Bereitgestellte Daten »
────────────────────

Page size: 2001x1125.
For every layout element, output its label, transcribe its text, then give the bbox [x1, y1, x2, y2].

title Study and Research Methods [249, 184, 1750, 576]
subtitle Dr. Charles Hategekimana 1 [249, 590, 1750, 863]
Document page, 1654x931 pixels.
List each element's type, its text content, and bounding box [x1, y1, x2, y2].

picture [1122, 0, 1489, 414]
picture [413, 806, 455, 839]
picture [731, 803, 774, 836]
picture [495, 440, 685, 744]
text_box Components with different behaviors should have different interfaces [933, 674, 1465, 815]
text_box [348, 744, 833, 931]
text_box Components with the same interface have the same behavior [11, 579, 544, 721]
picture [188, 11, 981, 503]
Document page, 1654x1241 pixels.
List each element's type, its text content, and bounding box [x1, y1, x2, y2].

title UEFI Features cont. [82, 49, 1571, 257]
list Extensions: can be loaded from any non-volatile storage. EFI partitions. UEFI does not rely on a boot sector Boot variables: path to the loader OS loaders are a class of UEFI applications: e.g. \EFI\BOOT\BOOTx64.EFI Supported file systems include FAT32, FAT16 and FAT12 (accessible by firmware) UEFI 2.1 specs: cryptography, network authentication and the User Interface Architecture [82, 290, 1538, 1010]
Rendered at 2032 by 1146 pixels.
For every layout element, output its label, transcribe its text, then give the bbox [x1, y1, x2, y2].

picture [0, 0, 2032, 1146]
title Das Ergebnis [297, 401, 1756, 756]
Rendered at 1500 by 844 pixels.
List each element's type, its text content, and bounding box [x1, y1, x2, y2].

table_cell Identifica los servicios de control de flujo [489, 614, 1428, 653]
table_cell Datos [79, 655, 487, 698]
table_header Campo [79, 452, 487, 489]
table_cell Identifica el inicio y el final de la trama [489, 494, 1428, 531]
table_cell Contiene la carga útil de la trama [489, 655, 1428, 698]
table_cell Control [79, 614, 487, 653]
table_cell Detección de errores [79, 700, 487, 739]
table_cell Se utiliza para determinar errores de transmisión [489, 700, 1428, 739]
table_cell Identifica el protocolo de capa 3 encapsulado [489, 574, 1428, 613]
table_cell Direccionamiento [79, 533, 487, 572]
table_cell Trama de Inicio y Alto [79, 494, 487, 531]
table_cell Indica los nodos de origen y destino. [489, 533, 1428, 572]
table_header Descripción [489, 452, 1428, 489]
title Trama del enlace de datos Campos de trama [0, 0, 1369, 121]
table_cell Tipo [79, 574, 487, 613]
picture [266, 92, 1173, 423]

────────────────────

Arbeitsanweisung » Bearbeite alle obigen Zeilen, indem du "bounding box" durch "bounding rectangle" ersetzt. Alles Übrige bleibt unverändert.

Antwort »
Page size: 2001x1125.
For every layout element, output its label, transcribe its text, then give the bbox [x1, y1, x2, y2].

title Study and Research Methods [249, 184, 1750, 576]
subtitle Dr. Charles Hategekimana 1 [249, 590, 1750, 863]
Document page, 1654x931 pixels.
List each element's type, its text content, and bounding rectangle [x1, y1, x2, y2].

picture [1122, 0, 1489, 414]
picture [413, 806, 455, 839]
picture [731, 803, 774, 836]
picture [495, 440, 685, 744]
text_box Components with different behaviors should have different interfaces [933, 674, 1465, 815]
text_box [348, 744, 833, 931]
text_box Components with the same interface have the same behavior [11, 579, 544, 721]
picture [188, 11, 981, 503]
Document page, 1654x1241 pixels.
List each element's type, its text content, and bounding rectangle [x1, y1, x2, y2].

title UEFI Features cont. [82, 49, 1571, 257]
list Extensions: can be loaded from any non-volatile storage. EFI partitions. UEFI does not rely on a boot sector Boot variables: path to the loader OS loaders are a class of UEFI applications: e.g. \EFI\BOOT\BOOTx64.EFI Supported file systems include FAT32, FAT16 and FAT12 (accessible by firmware) UEFI 2.1 specs: cryptography, network authentication and the User Interface Architecture [82, 290, 1538, 1010]
Rendered at 2032 by 1146 pixels.
For every layout element, output its label, transcribe its text, then give the bbox [x1, y1, x2, y2].

picture [0, 0, 2032, 1146]
title Das Ergebnis [297, 401, 1756, 756]
Rendered at 1500 by 844 pixels.
List each element's type, its text content, and bounding rectangle [x1, y1, x2, y2].

table_cell Identifica los servicios de control de flujo [489, 614, 1428, 653]
table_cell Datos [79, 655, 487, 698]
table_header Campo [79, 452, 487, 489]
table_cell Identifica el inicio y el final de la trama [489, 494, 1428, 531]
table_cell Contiene la carga útil de la trama [489, 655, 1428, 698]
table_cell Control [79, 614, 487, 653]
table_cell Detección de errores [79, 700, 487, 739]
table_cell Se utiliza para determinar errores de transmisión [489, 700, 1428, 739]
table_cell Identifica el protocolo de capa 3 encapsulado [489, 574, 1428, 613]
table_cell Direccionamiento [79, 533, 487, 572]
table_cell Trama de Inicio y Alto [79, 494, 487, 531]
table_cell Indica los nodos de origen y destino. [489, 533, 1428, 572]
table_header Descripción [489, 452, 1428, 489]
title Trama del enlace de datos Campos de trama [0, 0, 1369, 121]
table_cell Tipo [79, 574, 487, 613]
picture [266, 92, 1173, 423]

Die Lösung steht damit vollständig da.